Said writing sprawls about much further than it needs to, spinning a boring tale that is probably best described as a shameless sort of progression that could only exist in the sort of game with super-deformed sprites. Think SaGa, or any other open-ended Japanese RPG. To keep things open, they must be simple, yet the script goes on and on, mirroring the gameplay in how often it feigns intricacies.

Loading voices also causes more of the random stuttering that the PSP is becoming famous for. Even if text is skipped, the game still looks to the slow-moving UMD drive to load voices anyway, making the script just a little more painful to wade through.

Once the text finally stops ambling along, the next step is to watch a small horde of sprites move back and forth on a game board reminiscent of Candy Land more so than other, better strategy games like Culdcept and Romance of the Three Kingdoms, two games Generation would have done well to emulate a bit. What it does take from the latter is a simple random-event system. Patrolling soldiers can run across landmarks unseen on the board (usually an endless march of goldmines), and specific forts can have various afflictions suddenly thrown upon them. The player has no control over these events and can do little to help their soldiers along if something is going to delay progress for two months in game time. These events are the only changes to the progression of the game, which hides very little of its whole from the player at the start. Fine, at first, because it seems like there will be a lot to play with, but a few hours later, players will be begging for the proper pacing of Makai Kingdom.

Then, the battles, the bandied 60-man triumphs, the moments that were exploited in screenshots to make fanboys drool (or weep) because of the memories of Dragon Force invoked. Anybody who plays this game will never mutter Dragon Force and Generation of Chaos in the same sentence again, except to express the most sincere regret. Players control the action by giving simple directions to a commander. Think Dynasty Warriors without having too much control over your leader. The rest of the men go at it on their own, and players have nothing to do but pray for success.

You can mix up the action by sending down commands for formation changes, but it doesn't help the action along one bit. The game's single coup against the status-quo &#8211 real-time battles &#8211 is more of a curse than a positive point. Ample time is given for decision making, even though there is little of that to be done in the first place. When I say ample, I truly mean it; the game moves at such a slow pace, I wouldn't be surprised to see a small surge in PSP sales triggered by pale Nippon Ichi fans throwing the PSPs they originally purchased for Makai Wars straight at the wall.
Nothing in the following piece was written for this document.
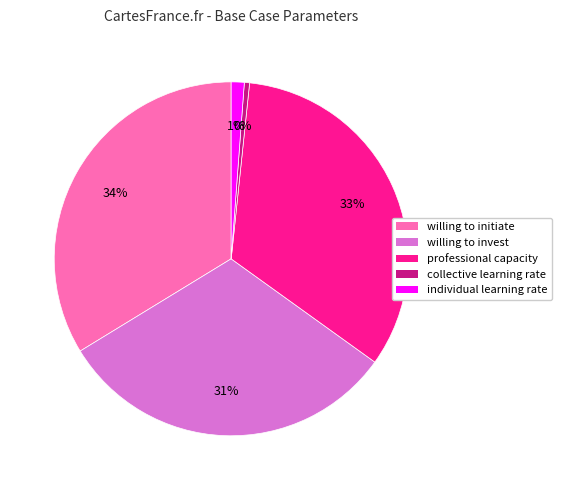

Which has a higher value, individual learning rate or collective learning rate?

individual learning rate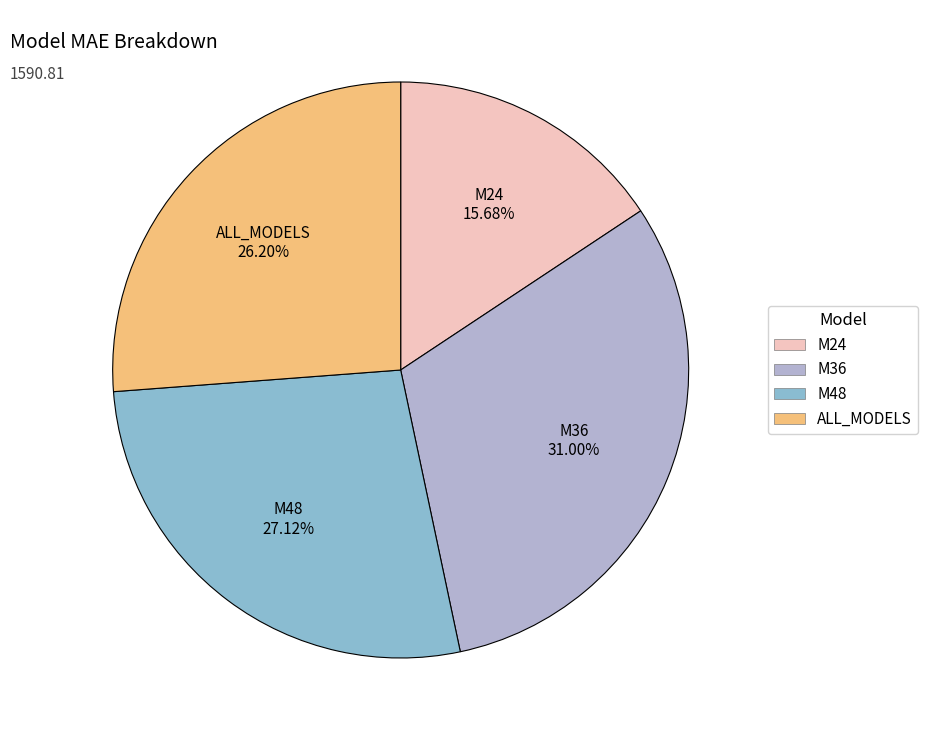

To the nearest percent, what is the difference between the M36 and M48 slice percentages?

4%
Generation of Chaos, to get to the point, plays like a Korean freeware game. Idea Factory had their hearts in the right place &#8211 they didn't go out to reinvent the wheel, but just wanted to make a quick and dirty strategy game with a lot of fun to be had. The problem is, they have taken this task to be much lighter than it really is, and they spent their work fleshing out the wrong things. Say what you will about Nippon Ichi, but they do know how to put a level-grind together. Their games may be long, their rules extremely hard to penetrate, but the rewards reaped are always enormous.

Generation of Chaos might prompt a player to take a look at the instruction manual for the first time in ages, but that would be the end of the rewards, once the gameplay is revealed for the simple farce it is. Don't get me wrong; simple can be a good thing in a strategy game &#8211 look at Fire Emblem for an example as to how it is properly done. Generation is simple in a way that requires dozens of obtuse concepts to be learned with little justification. It simply isn't a good game, and it is definitely the weakest game in NIS America's lineup. Hopefully, a better PSP strategy RPG will be realized in the absence of Makai Wars, but this definitely isn't it. As I'm typing this paragraph, a battle has been running in the background. I'm winning. That probably tells you more about this game than any detailed review ever could.